▶ [WORK REQUEST] Reproduce every line of the material below word for word, omitting the pictures.

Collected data
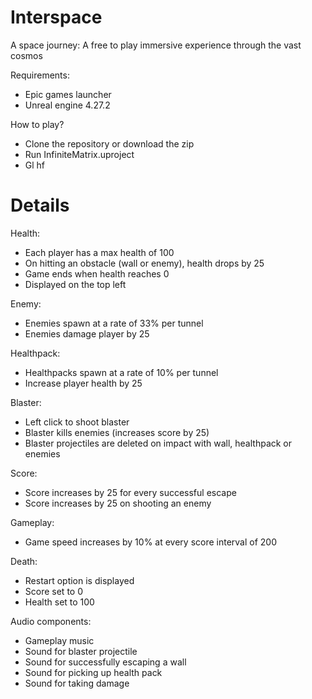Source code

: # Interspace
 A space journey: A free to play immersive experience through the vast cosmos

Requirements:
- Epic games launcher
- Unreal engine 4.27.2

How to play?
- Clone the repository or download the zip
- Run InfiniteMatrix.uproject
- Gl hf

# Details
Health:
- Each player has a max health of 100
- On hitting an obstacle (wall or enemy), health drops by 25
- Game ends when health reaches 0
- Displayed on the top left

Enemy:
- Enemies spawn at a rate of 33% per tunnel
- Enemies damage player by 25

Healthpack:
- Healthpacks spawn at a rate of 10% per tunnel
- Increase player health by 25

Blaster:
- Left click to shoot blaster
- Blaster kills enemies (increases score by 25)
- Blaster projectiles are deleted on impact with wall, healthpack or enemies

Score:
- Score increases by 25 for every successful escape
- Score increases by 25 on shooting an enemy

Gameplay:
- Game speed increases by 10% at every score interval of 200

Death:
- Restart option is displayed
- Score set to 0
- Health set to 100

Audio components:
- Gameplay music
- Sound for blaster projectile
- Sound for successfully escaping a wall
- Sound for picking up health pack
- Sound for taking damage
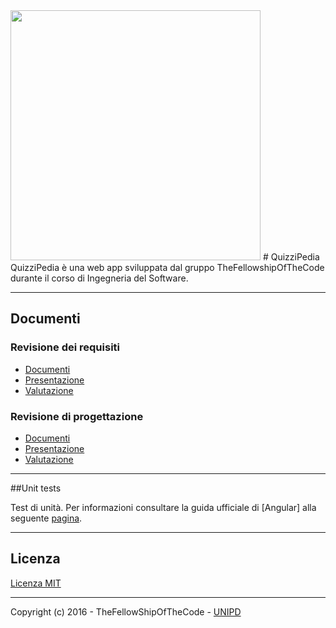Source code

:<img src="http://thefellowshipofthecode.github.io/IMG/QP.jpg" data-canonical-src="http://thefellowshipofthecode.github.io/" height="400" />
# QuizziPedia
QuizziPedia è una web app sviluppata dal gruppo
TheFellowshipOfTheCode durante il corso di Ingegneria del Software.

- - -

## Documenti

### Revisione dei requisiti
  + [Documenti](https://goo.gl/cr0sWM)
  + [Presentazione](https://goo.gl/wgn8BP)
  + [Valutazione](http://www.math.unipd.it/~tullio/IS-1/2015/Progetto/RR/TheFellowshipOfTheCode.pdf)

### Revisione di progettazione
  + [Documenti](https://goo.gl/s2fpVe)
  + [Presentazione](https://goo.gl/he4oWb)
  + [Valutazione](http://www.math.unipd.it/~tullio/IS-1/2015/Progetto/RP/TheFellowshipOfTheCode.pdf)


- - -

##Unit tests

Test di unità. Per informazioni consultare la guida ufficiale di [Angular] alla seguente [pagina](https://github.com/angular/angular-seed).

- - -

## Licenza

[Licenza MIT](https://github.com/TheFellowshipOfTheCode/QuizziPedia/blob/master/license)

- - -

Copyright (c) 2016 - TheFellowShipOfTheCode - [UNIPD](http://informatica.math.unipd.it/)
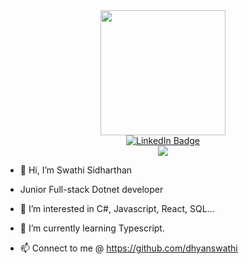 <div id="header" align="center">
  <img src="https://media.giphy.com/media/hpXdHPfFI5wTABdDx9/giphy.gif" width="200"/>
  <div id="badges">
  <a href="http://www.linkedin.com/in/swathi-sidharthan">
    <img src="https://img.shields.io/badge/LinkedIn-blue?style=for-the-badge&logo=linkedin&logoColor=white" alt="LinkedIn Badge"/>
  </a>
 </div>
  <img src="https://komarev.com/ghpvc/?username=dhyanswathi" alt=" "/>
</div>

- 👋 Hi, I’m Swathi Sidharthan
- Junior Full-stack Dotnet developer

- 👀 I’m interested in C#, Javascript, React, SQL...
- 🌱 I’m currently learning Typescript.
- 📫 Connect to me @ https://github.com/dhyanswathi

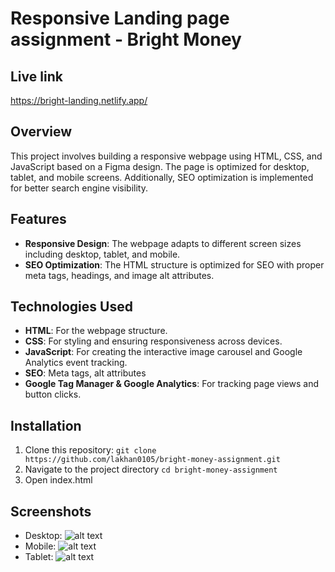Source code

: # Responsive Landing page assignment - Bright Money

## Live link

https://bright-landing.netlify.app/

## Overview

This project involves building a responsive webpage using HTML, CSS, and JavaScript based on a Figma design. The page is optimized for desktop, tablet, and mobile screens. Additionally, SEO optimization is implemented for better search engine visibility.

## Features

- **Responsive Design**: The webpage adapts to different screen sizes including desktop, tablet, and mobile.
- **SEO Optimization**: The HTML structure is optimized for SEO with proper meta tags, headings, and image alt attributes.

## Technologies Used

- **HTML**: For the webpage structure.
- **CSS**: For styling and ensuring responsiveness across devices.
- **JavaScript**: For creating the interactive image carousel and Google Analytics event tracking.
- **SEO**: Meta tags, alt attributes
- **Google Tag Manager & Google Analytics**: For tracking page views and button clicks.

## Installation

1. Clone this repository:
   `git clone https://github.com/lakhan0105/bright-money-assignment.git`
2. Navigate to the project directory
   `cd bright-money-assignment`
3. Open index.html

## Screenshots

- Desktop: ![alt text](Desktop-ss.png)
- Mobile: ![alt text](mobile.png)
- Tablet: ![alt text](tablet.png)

▶ [RESULT FOR THIS TASK]
Source code

: # Interspace
 A space journey: A free to play immersive experience through the vast cosmos

Requirements:
- Epic games launcher
- Unreal engine 4.27.2

How to play?
- Clone the repository or download the zip
- Run InfiniteMatrix.uproject
- Gl hf

# Details
Health:
- Each player has a max health of 100
- On hitting an obstacle (wall or enemy), health drops by 25
- Game ends when health reaches 0
- Displayed on the top left

Enemy:
- Enemies spawn at a rate of 33% per tunnel
- Enemies damage player by 25

Healthpack:
- Healthpacks spawn at a rate of 10% per tunnel
- Increase player health by 25

Blaster:
- Left click to shoot blaster
- Blaster kills enemies (increases score by 25)
- Blaster projectiles are deleted on impact with wall, healthpack or enemies

Score:
- Score increases by 25 for every successful escape
- Score increases by 25 on shooting an enemy

Gameplay:
- Game speed increases by 10% at every score interval of 200

Death:
- Restart option is displayed
- Score set to 0
- Health set to 100

Audio components:
- Gameplay music
- Sound for blaster projectile
- Sound for successfully escaping a wall
- Sound for picking up health pack
- Sound for taking damage
Source code

:<img src="http://thefellowshipofthecode.github.io/IMG/QP.jpg" data-canonical-src="http://thefellowshipofthecode.github.io/" height="400" />
# QuizziPedia
QuizziPedia è una web app sviluppata dal gruppo
TheFellowshipOfTheCode durante il corso di Ingegneria del Software.

- - -

## Documenti

### Revisione dei requisiti
  + [Documenti](https://goo.gl/cr0sWM)
  + [Presentazione](https://goo.gl/wgn8BP)
  + [Valutazione](http://www.math.unipd.it/~tullio/IS-1/2015/Progetto/RR/TheFellowshipOfTheCode.pdf)

### Revisione di progettazione
  + [Documenti](https://goo.gl/s2fpVe)
  + [Presentazione](https://goo.gl/he4oWb)
  + [Valutazione](http://www.math.unipd.it/~tullio/IS-1/2015/Progetto/RP/TheFellowshipOfTheCode.pdf)


- - -

##Unit tests

Test di unità. Per informazioni consultare la guida ufficiale di [Angular] alla seguente [pagina](https://github.com/angular/angular-seed).

- - -

## Licenza

[Licenza MIT](https://github.com/TheFellowshipOfTheCode/QuizziPedia/blob/master/license)

- - -

Copyright (c) 2016 - TheFellowShipOfTheCode - [UNIPD](http://informatica.math.unipd.it/)
 <div id="header" align="center">
  <img src="https://media.giphy.com/media/hpXdHPfFI5wTABdDx9/giphy.gif" width="200"/>
  <div id="badges">
  <a href="http://www.linkedin.com/in/swathi-sidharthan">
    <img src="https://img.shields.io/badge/LinkedIn-blue?style=for-the-badge&logo=linkedin&logoColor=white" alt="LinkedIn Badge"/>
  </a>
 </div>
  <img src="https://komarev.com/ghpvc/?username=dhyanswathi" alt=" "/>
</div>

- 👋 Hi, I’m Swathi Sidharthan
- Junior Full-stack Dotnet developer

- 👀 I’m interested in C#, Javascript, React, SQL...
- 🌱 I’m currently learning Typescript.
- 📫 Connect to me @ https://github.com/dhyanswathi

Source code

: # Responsive Landing page assignment - Bright Money

## Live link

https://bright-landing.netlify.app/

## Overview

This project involves building a responsive webpage using HTML, CSS, and JavaScript based on a Figma design. The page is optimized for desktop, tablet, and mobile screens. Additionally, SEO optimization is implemented for better search engine visibility.

## Features

- **Responsive Design**: The webpage adapts to different screen sizes including desktop, tablet, and mobile.
- **SEO Optimization**: The HTML structure is optimized for SEO with proper meta tags, headings, and image alt attributes.

## Technologies Used

- **HTML**: For the webpage structure.
- **CSS**: For styling and ensuring responsiveness across devices.
- **JavaScript**: For creating the interactive image carousel and Google Analytics event tracking.
- **SEO**: Meta tags, alt attributes
- **Google Tag Manager & Google Analytics**: For tracking page views and button clicks.

## Installation

1. Clone this repository:
   `git clone https://github.com/lakhan0105/bright-money-assignment.git`
2. Navigate to the project directory
   `cd bright-money-assignment`
3. Open index.html

## Screenshots

- Desktop: ![alt text](Desktop-ss.png)
- Mobile: ![alt text](mobile.png)
- Tablet: ![alt text](tablet.png)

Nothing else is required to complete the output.